La belle Victoire de Danis
Sur son domaine familial de Danis, à Castelnau-d’Auzan, Victoire Piquemal crée et bichonne ses armagnacs depuis 30 ans. A l’instar de « son » 2004, prix du Grand jury des Talents de l’armagnac le mois dernier. Rencontre
Un samedi soir d’hiver, à quelques jours de Noël. Victoire est dans son chai, une pipette à la main, et des mots en guirlande pour raconter, pour conter ses eaux-de-vie. Victoire Piquemal la discrète, doux euphémisme, laisse éclater son sourire et offre son bonheur à l’heure de partager cette passion indéfectible.
Elle parle, beaucoup, de son aventure, même si elle souhaiterait que nous n’en parlions pas. Pas une coquetterie, plutôt un état d’esprit hérité des parents qui ont construit Danis sur cette terre de Ténarèze qui tutoie le Bas-Armagnac au point de lui avoir emprunté ses sols de sables fauves.
Dans son chai dont elle connaît chaque foudre, chaque barrique pour leur consacrer l’essentiel de son temps depuis trois décennies, Victoire choisit quelques armagnacs pour ses hôtes. Le 2004, bien sûr, ce millésime qui lui a permis d’inscrire le nom de son domaine familial sur ce trophée nouveau, le Prix du Grand public des Talents de l’armagnac qui sera remis en jeu tous les ans. Mais aussi le 2008 qui a déjà tout d’un grand. Une folle blanche, comme son aînée le 2004, brut de fût, comme tous les millésimes de la Maison. Elle propose aussi un ugni blanc/baco de 1978. Une eau-de-vie dans la grande tradition armagnacaise : puissant, racé, équilibré.
De retour dans son salon-dégustation, Victoire hume ses armagnacs et partage avec ses invités les ressentis et appréciations de chacun. Là est son plaisir. Elle dit aussi son bonheur de voir son domaine sur le devant de la scène cette année alors qu’il a subi, ces derniers mois, des intempéries dévastatrices sur la vigne.
Elle parle bien sûr de son frère Pierre qui a reçu pour la famille le prix alors qu’elle-même n’a pu se libérer en novembre dernier pour la remise des récompenses. Elle évoque, surtout, son travail de vigneronne, de maître de chai. Elle ne se lasse pas de revenir à la production de ses armagnacs, à leur élevage, à l’attention apportée au vieillissement.
Victoire se réjouit aussi que de plus en plus de femmes trouvent place en Armagnac. Dans le développement des domaines et, dans son sillage, du côté des chais, là où s’écrivent les histoires des armagnacs, où se créent les plus belles eaux-de-vie.

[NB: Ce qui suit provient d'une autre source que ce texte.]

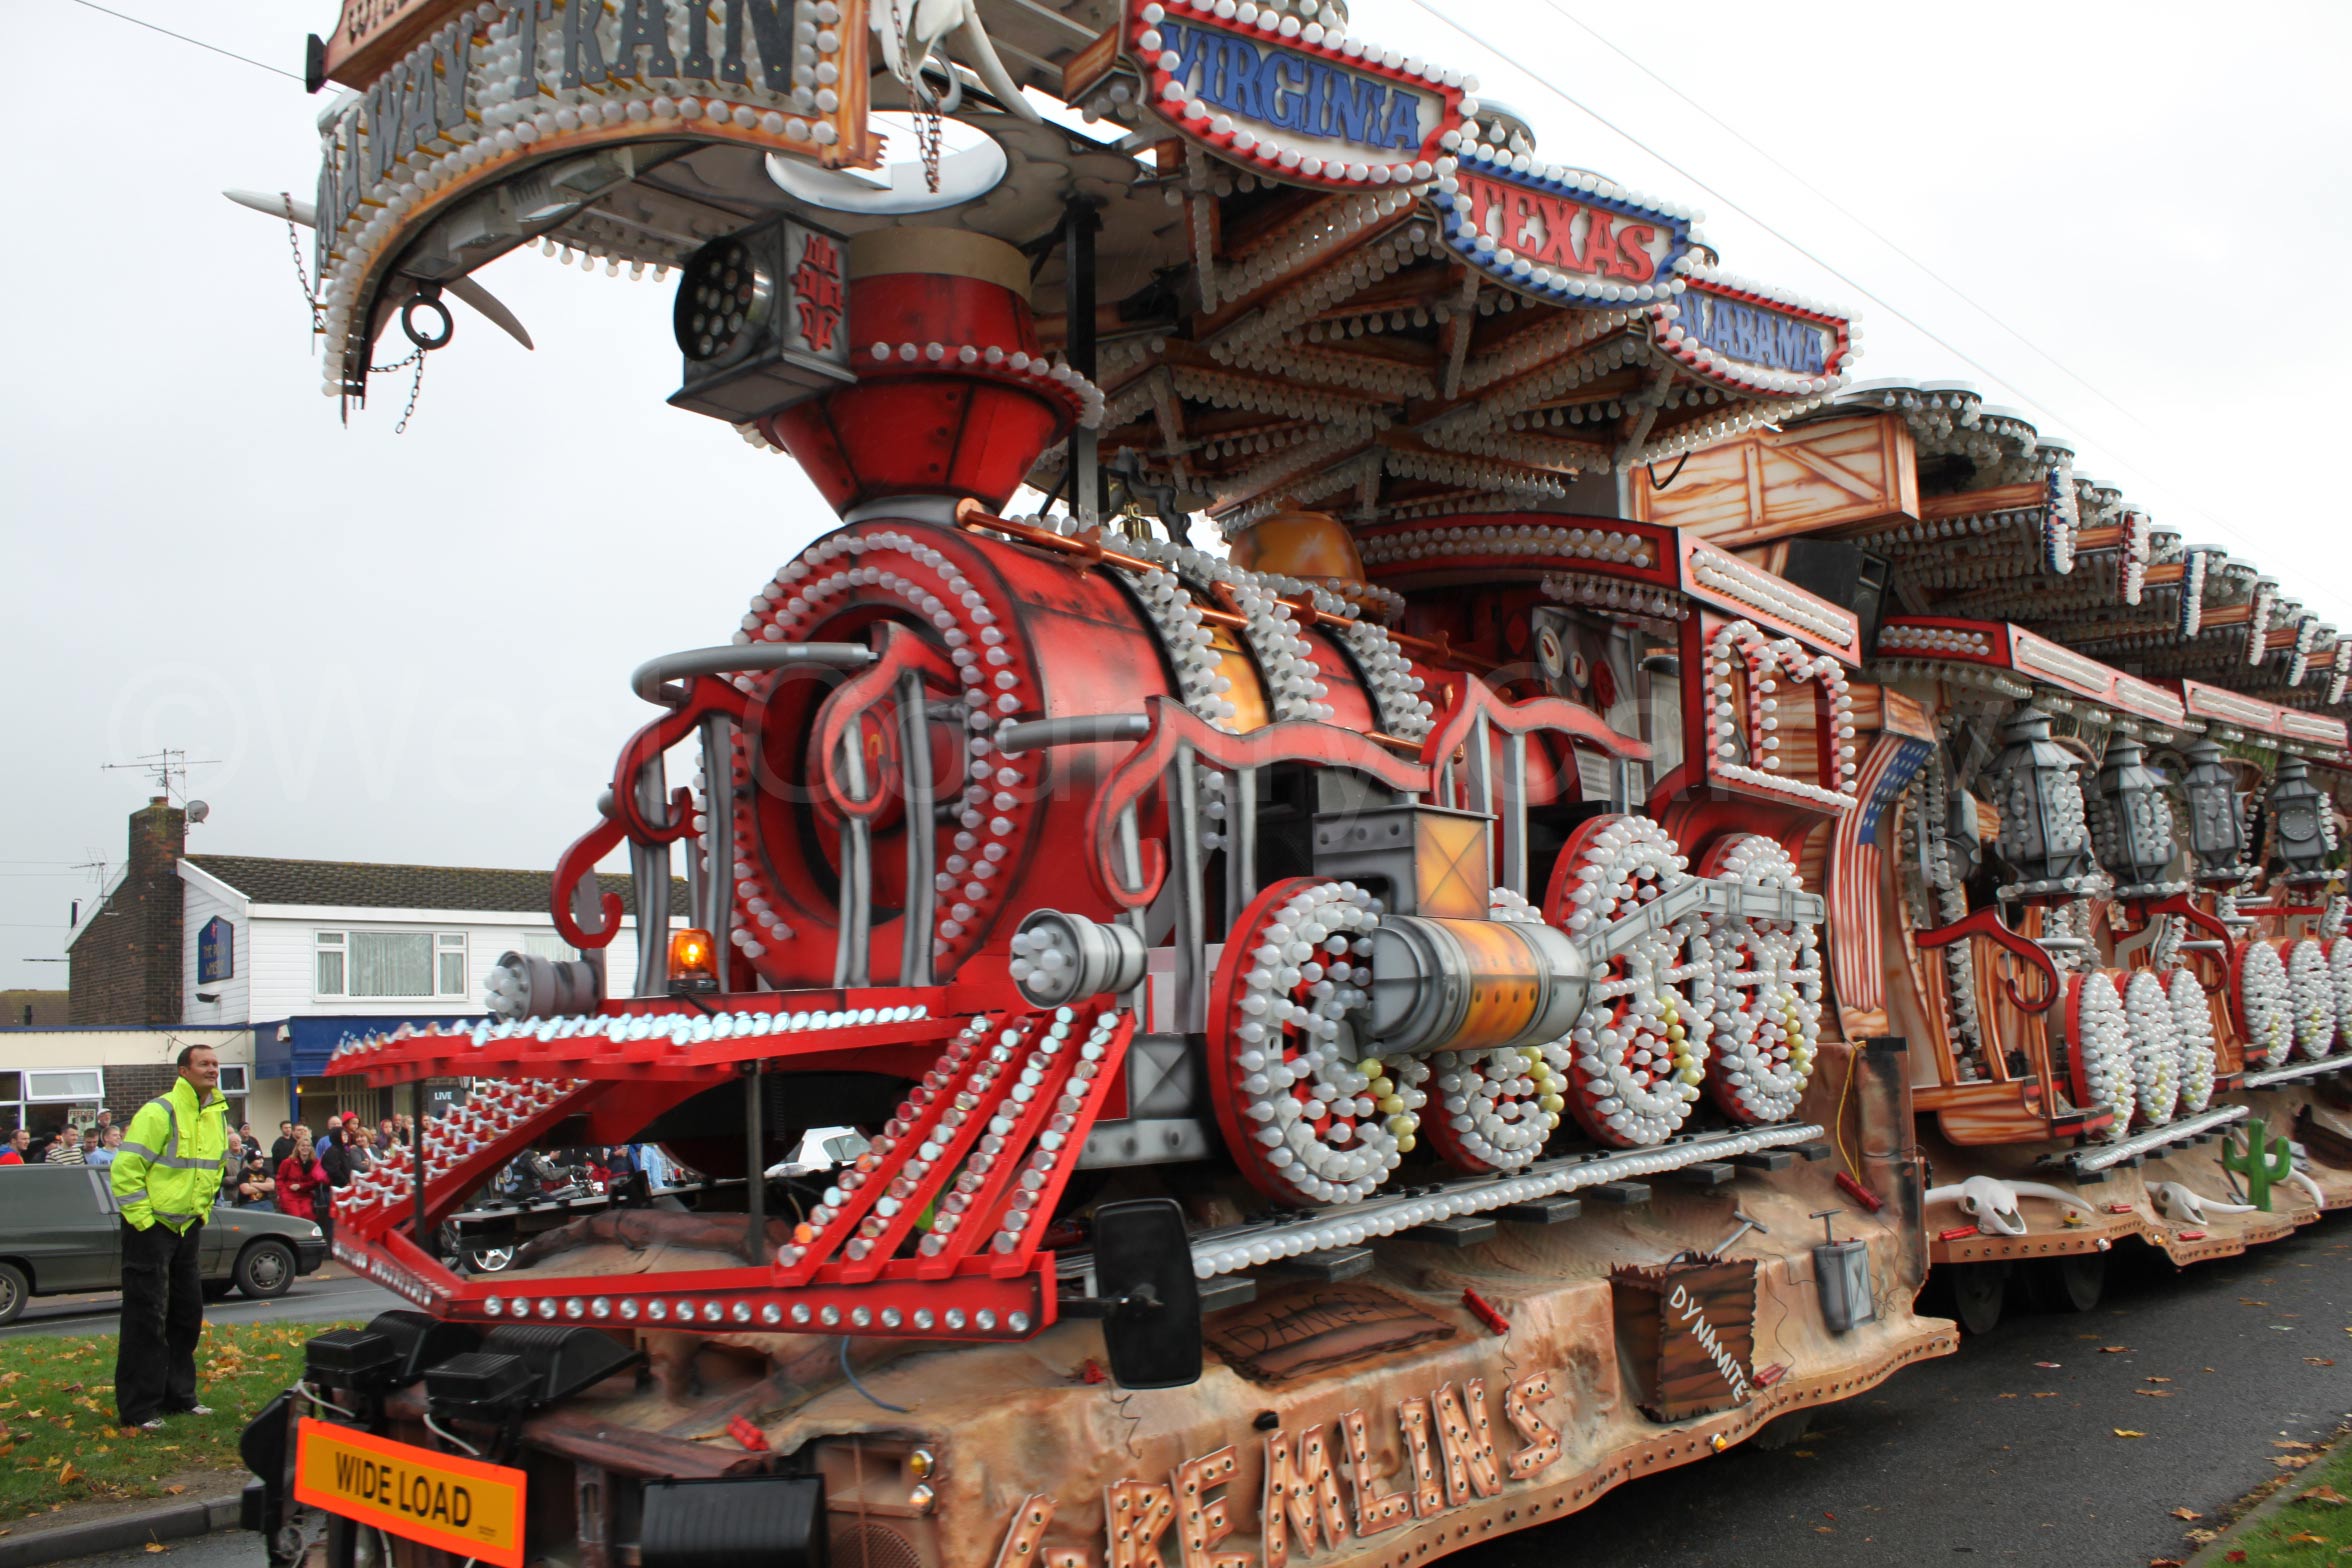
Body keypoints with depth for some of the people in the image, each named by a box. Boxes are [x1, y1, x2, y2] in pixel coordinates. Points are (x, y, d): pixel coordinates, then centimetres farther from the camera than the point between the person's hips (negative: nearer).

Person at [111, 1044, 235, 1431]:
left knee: (188, 1314, 12)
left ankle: (179, 1395, 23)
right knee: (146, 1318, -4)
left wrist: (203, 1209, 14)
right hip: (151, 1227, -8)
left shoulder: (218, 1115, 7)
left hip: (189, 1226, 8)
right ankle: (138, 1408, 3)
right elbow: (125, 1169, -19)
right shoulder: (160, 1112, -17)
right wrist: (142, 1220, -19)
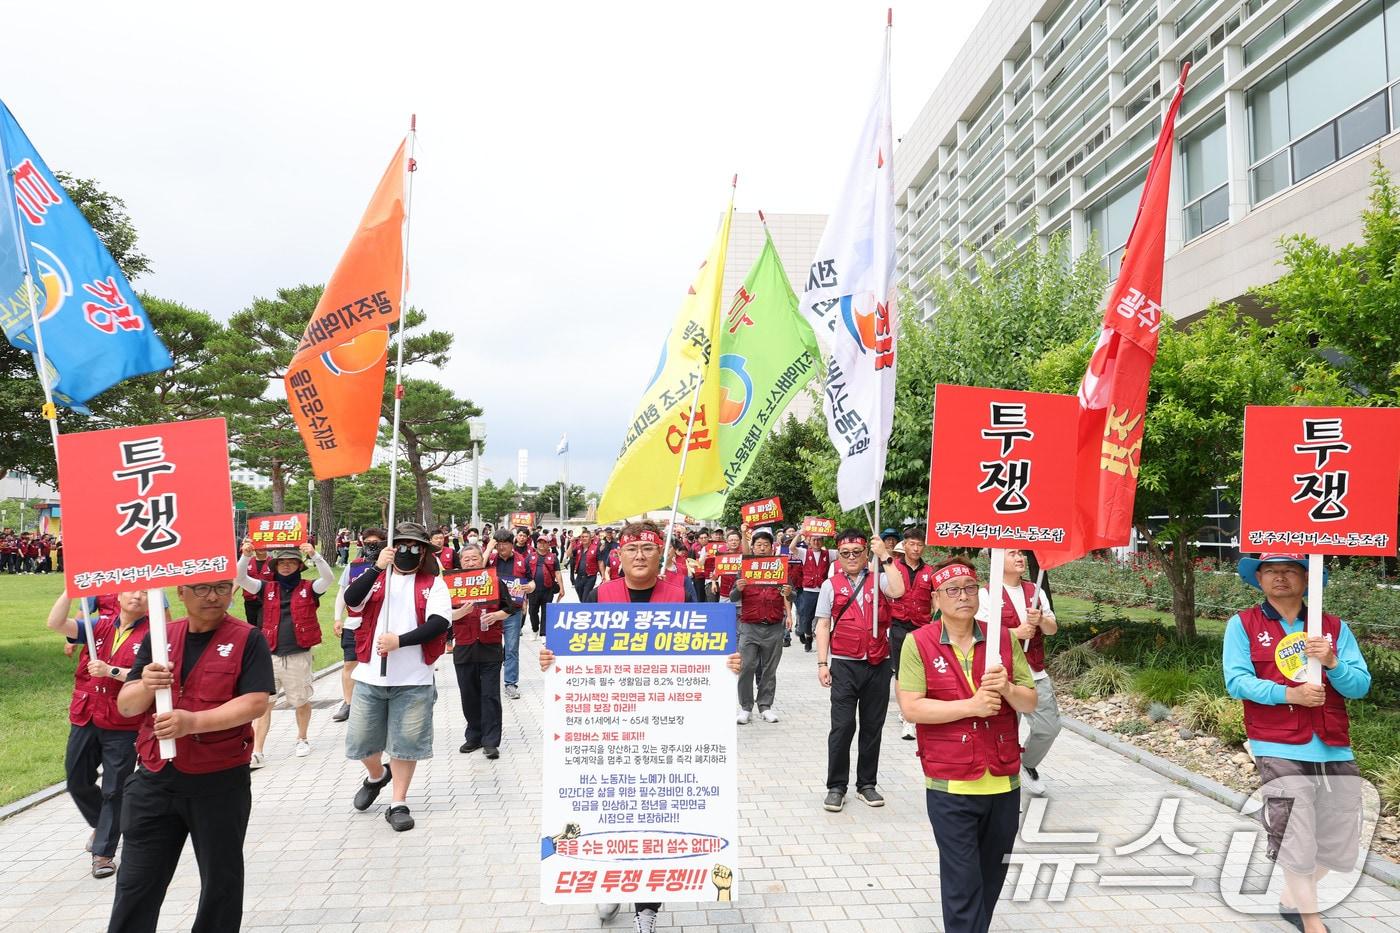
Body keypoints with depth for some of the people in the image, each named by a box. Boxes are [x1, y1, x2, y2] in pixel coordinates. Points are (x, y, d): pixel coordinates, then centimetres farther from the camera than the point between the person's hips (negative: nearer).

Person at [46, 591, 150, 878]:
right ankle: (101, 825, 42)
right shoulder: (99, 627, 5)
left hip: (124, 727, -4)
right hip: (85, 720, 5)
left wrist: (111, 671, -26)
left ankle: (104, 852, 17)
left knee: (114, 790, 3)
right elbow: (55, 623, -7)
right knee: (77, 783, 16)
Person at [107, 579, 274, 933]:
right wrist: (145, 686, -19)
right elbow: (126, 705, 3)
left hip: (220, 783, -3)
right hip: (154, 781, 3)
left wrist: (194, 722, -28)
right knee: (136, 883, 10)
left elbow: (256, 703, -17)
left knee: (221, 882, 13)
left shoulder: (248, 639, -7)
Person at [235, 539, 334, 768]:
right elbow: (241, 579, -4)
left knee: (301, 702, 15)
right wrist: (246, 556, -20)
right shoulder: (267, 588, 5)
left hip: (299, 657, -1)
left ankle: (302, 739, 37)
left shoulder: (308, 588, 0)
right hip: (270, 655, 1)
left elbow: (329, 578, -17)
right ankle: (256, 753, 3)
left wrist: (314, 555, -29)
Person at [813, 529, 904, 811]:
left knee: (873, 726, 9)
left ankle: (866, 784, 22)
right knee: (842, 725, -4)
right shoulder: (831, 585, 5)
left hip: (878, 664, 2)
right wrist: (822, 663, -3)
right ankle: (836, 786, 8)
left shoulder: (879, 579, 6)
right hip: (844, 664, -1)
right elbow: (823, 626, 4)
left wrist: (884, 557, -14)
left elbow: (897, 591, -17)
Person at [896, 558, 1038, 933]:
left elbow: (1030, 703, 6)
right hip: (951, 786, -4)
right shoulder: (918, 643, -6)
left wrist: (1007, 688, -16)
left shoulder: (1004, 639, 3)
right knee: (962, 882, 1)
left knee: (992, 876, 17)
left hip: (1004, 781, 4)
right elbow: (911, 707, -13)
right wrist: (971, 706, -19)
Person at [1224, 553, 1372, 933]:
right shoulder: (1243, 624, 3)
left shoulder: (1335, 627, 11)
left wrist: (1332, 662, -15)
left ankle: (1291, 900, 36)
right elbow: (1237, 681, -6)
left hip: (1336, 751, 4)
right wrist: (1290, 693, -18)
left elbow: (1361, 685, 4)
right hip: (1280, 751, -4)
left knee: (1340, 844, 13)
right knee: (1295, 844, -1)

Victoire préfère les longues heures à élaborer son vin, à le distiller, à accompagner ses armagnacs tout au long de leur vie, aux estrades. Elle sait qu’à son tour elle transmettra à la prochaine génération la relation passionnelle qu’elle entretient avec ses armagnacs et le soin de faire grandir et d’épanouir les eaux-de-vie qu’elle commence juste à façonner.
Très heureuse de la reconnaissance pour la propriété familiale, discrètement flattée que la qualité de son travail soit reconnue, elle promet de venir l’année prochaine remettre, elle-même, le trophée au futur lauréat du prix du grand jury. Avec un secret espoir et une belle motivation de, pourquoi pas, le conserver une année de plus.